Ever since the earliest days of the church, she has faced the threat of false teachers who love to see God’s people deviate into error. The short, one-chapter book of Jude addresses this problem in the first century, and there are abiding principles we need to grasp and practice in the twenty-first century.
Contemporary American Christianity is living in a feel-good, make-me-happy dream world. Many go to their church services expecting to be entertained by musical and dramatic presentations. They expect the preaching and Bible studies to be positive, uplifting, and encouraging. They would rather have read what Jude originally intended to write about—the “common salvation” (v. 3)—because of its “feel-good” impact.
What he actually wrote about is largely ignored today.
A contending faith? Doesn’t that imply negativism, fighting, judgmentalism, and the like? Yes, and with good reason.

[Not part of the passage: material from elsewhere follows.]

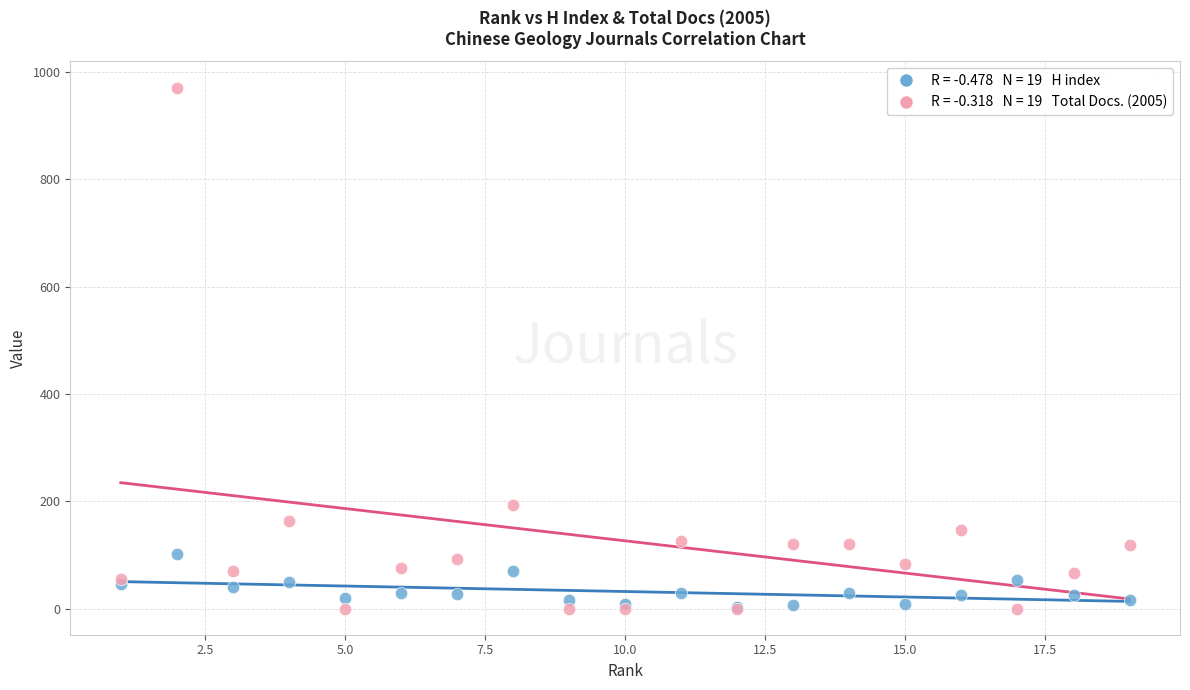

Across all series, what Y value is closest to 485?

193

In every age are ungodly people—teachers, leader-type people—who creep into the church and threaten its doctrinal purity and loyalty to the Lord Jesus and His Word. Jude minces no words as he describes their character:
- filthy dreamers (v. 8)
- brute beasts (v. 10)
- spots (blemishes, v. 12)
- empty clouds (v. 12)
- fruitless trees (v. 12)
- raging waves (v. 13)
- ungodly sinners (v. 15)
- murmurers, and complainers (v. 16)
He describes their actions as defiling the flesh (that is, encouraging behavior that feeds carnal desires, v. 8), despising dominion and speaking evil of dignities (that is, having a jaundiced view toward anyone in authority, v. 8), serving in “ministry” for some kind of personal benefit (v. 11), engaging in ungodly behavior (v. 15), pursuing their own desires, vaunting themselves, and fostering celebrity-ism (v. 16).
On the one hand, such individuals are to be noted, identified, and rejected.

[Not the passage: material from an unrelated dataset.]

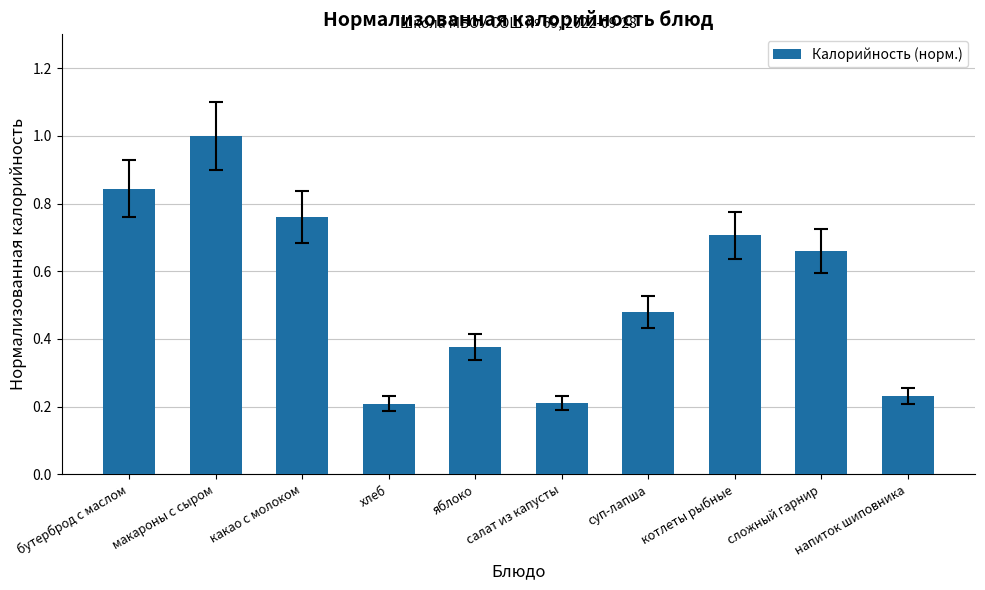

What is the sum of all values?

5.5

On the other hand, God’s people are to be inoculated against them through an ongoing process of growth in the faith (v. 20). This requires preaching and teaching all of Scripture, not merely the parts that make us feel good!

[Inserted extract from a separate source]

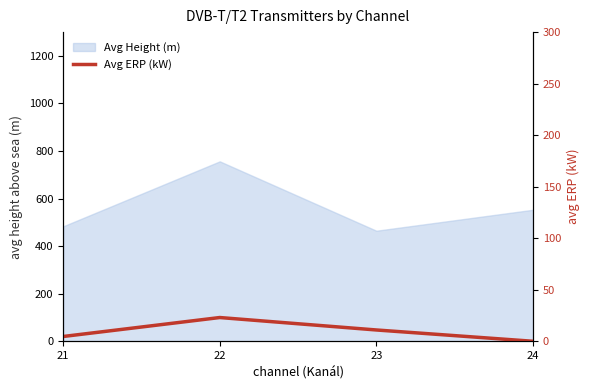

Which label corresponds to the smallest value in the chart?

24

At the same time, we need to guard our love for God as the supreme love of our lives.
I fear sometimes that contemporary Christianity is more in love with the world’s entertainment media (witness the readiness with which it’s accepted and even promoted in the church!), our own pleasure, and perhaps the building of our empires than we are with our God. Consequently, our churches are so reluctant to speak against anything or anyone that identifies itself as “Christian.”
Such an attitude, to summarize Jude’s theme, is a huge, spiritually deadly mistake.